Тот как-то не слишком хорошо нахмурился. Стянул губы в тонкую беловатую линию. Выразительно поднял бровь.

– Рекрут, – проникновенно сказал лейтенант. – Не прикидывайся идиотом. Человек с высшим образованием и высшими оценками по всем предметам просто не может быть таким. О да, ты сейчас идеальный солдат. Другие командиры взводов завидуют мне чёрной завистью. А у меня очень сильное ощущение, что я говорю с человеком, вступившим в ряды имперских вооружённых сил исключительно с подрывными намерениями.

Я молчал. И лишь усердно пялил глаза.

– Что молчишь, рекрут? Язык проглотил?

– Осмелюсь доложить, господин лейтенант, не могу знать, что говорить! Вы ведь не задали мне никакого вопроса, господин лейтенант.

– Ишь ты! – усмехнулся лейтенант. – И верно, не задал. Университетский диплом не скроешь. Хорошо, рекрут. Вот мой тебе вопрос – можешь ли ты доказать, что вступил в ряды не с подрывными целями?

– Никак нет, не могу, господин лейтенант, – отрапортовал я. – Осмелюсь доложить, господин лейтенант, невозможно доказать существование несуществующего. Но точно так же невозможно доказать его несуществование. Я стараюсь быть хорошим рекрутом, господин лейтенант, вот и всё. Вы знаете, что я уже не наследник семейного дела и капиталов. Мне остаётся только искать счастья в иных местах. А Империю я полагаю как раз таким местом, господин лейтенант.

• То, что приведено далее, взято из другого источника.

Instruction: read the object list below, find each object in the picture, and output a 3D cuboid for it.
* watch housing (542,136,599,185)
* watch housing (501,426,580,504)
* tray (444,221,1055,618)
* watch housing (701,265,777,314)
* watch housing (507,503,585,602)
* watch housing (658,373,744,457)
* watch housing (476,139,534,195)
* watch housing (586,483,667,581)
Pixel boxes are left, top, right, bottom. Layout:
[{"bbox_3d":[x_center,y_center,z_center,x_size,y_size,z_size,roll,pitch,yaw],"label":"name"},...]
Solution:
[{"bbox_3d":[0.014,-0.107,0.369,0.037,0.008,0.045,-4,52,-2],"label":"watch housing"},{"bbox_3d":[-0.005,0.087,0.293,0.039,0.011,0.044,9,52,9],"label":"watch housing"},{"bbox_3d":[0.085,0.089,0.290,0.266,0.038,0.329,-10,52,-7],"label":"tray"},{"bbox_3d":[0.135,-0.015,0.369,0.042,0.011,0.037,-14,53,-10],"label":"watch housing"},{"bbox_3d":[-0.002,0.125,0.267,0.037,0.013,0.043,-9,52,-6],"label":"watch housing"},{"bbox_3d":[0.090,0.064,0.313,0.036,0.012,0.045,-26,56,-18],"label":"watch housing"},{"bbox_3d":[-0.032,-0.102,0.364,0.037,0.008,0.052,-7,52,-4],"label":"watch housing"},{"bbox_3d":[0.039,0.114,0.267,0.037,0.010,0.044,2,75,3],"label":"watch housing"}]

– Твой отец лишил тебя наследства, я знаю, – кивнул головой лейтенант. – Особый отдел проверил это обстоятельство особенно тщательно. Ты действительно вычеркнут из всех бумаг. Твои акции переведены на второго брата, Георгия. Всё верно. Но ты – образованный, имеешь опыт работы. Почему не попытался устроиться к кому-то другому? На Новом Крыму немало процветающих морехозяйств, пусть даже и не столь обширных, как латифундия твоего почтенного батюшки.

– Осмелюсь доложить, никто не принял бы меня на работу, господин лейтенант. Сделать так – нанести несмываемое оскорбление всей моей семье. С моим уважаемым отцом стараются не ссориться. Считается, что ему виднее. И если он не доверил управление семейным делом мне, почему же должны доверять другие?

– Резонно, – кивнул лейтенант. – Но необязательно сразу же становиться главным управляющим. Можно начать снизу. Доказать, проявить себя… А потом, глядишь, и твой отец изменил бы мнение.

– Господин лейтенант, мне… мне скучна коммерция. Я не хочу бултыхаться в садках и пересчитывать молодь. Рыбу я предпочитаю в варёном или жареном виде, но никак не в живом и плавающем.

Лейтенант кивнул.

– Ладно, рекрут. Считай, что ты меня убедил. Пока не появилось прямых доказательств измены, я особистам тебя не отдам. А то они уже рвутся в бой… со своими оперативными разработками…

В его голосе звучало плохо скрытое презрение – извечное презрение боевого офицера неважно какой армии к секуристам и сигуранцам всех мастей и калибров.

– Ты на самом деле хороший рекрут, – сказал он, пристально глядя мне в глаза. – Ты хороший рекрут, так не становись же плохим шпионом.